Was mir im Vorfeld gewissermaßen als eine Art Aufstiegshilfe erschien, erwies sich bald als faszinierende Möglichkeit „wundersamer“ Geldvermehrung…unter Brüdern? Das Entree nicht für die bessere, nein für die höchste Gesellschaft. Abgesehen davon, war die masonische Bruderschaft meiner Zeit durchdrungen von glanzvollem Gepränge, hehren und würdigen Auftritten, was meinen Intentionen sehr entsprach.

Deshalb reifte in mir die Idee für etwas noch Pompöseres, Mystischeres. Wie schon in Malta, wie man sich heutzutage ausdrückt, angedacht, hatte ich vor, einen eigenen Orden zu gründen, der die Weisheit des Orients und die älteste Quelle der mystischen Offenbarungen mit der christlichen Religion verband und den Mitgliedern aller Konfessionen und Glaubensrichtungen offenstehen sollte.

Zugleich sollte sein Ritus so einzig in seiner Art sein, dass ich die Konkurrenz der zahlreichen anderen Freimaurerlogen, die wie die Pilze aus dem Boden schossen, nicht mehr zu fürchten brauchte.

So entstand der „Ägyptische Orden“!

(In der Folge traten dem Orden die mächtigsten und einflussreichsten Persönlichkeiten – vor allem Frankreichs -, und erklärte Gegner der herrschenden Bourbonen, bei.)

In Lyon begegneten mir die hiesigen Freimaurer und ihre Meister vom Stuhle zu anfangs mit kühler Reserve. Dann aber vollbrachte ich ein biblisches Wunder, indem ich einen Mann und Familienvater, den Arzt und Leichenbeschauer bereits aufgegeben hatten, wieder zum Leben erweckte.
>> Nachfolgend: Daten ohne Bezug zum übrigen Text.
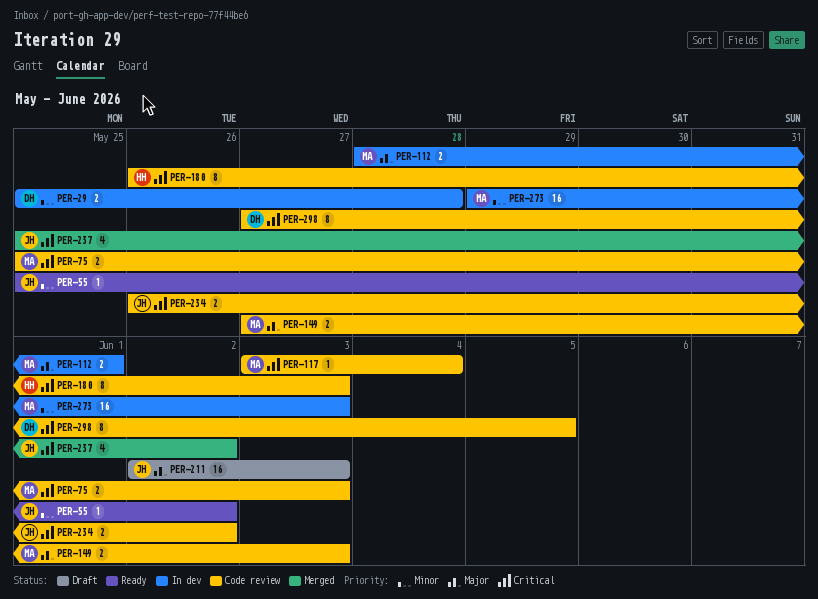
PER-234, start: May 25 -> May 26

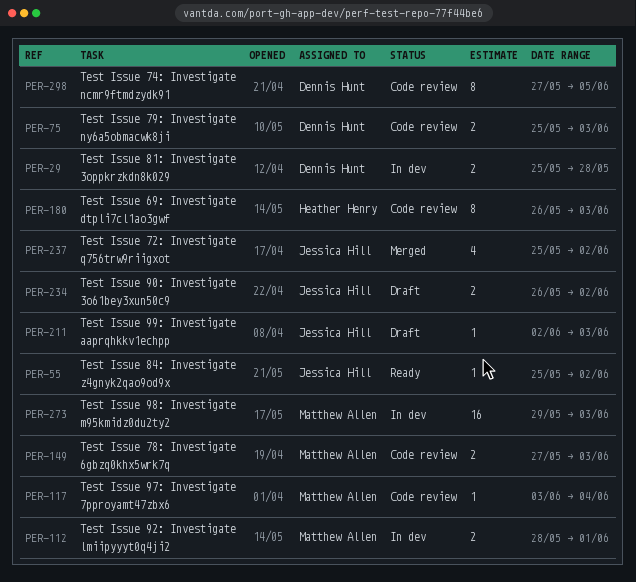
PER-75, owner: Matthew Allen -> Dennis Hunt
PER-211, estimate: 16 -> 1
PER-234, status: Code review -> Draft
Nun liefen die Brüder der zwölf Lyoner Logen scharenweise zu mir – dem „neuen Heiland“ – über, denn sie waren ganz versessen darauf, in die höheren ägyptischen Mysterien eingeweiht zu werden

So beschloss ich als „Großkophta“, wie ich mich ab nun titulierte, und auf Drängen meiner Jünger hier die Mutterloge meines ägyptischen Ordens zu errichten, den Neuen Tempel Salomonis. Mit den von mir entworfenen Logenpatenten und Logendiplomen blühte mir ein einträgliches Geschäft; mussten doch meine Adepten, die mich mit DER GROSSE ANFANG anzureden hatten, dafür tief in die Tasche greifen:

Nach dem Geheimnis des Osiris, wonach zwölf unsterbliche Magier und Eingeweihte den Erdball regieren, einer von ihnen alle hundert Jahre wiedergeboren werde, um die Menschheit zu erleuchten, sei ich, der GROSSKOFTO, eben jener, in allen morgen- und abendländischen Teilen der Erde vom Allerhöchsten gesandt, um den Menschen das Licht zu bringen, sie zu höherer Vollkommenheit zu führen und hienieden das Neue Jerusalem zu errichten.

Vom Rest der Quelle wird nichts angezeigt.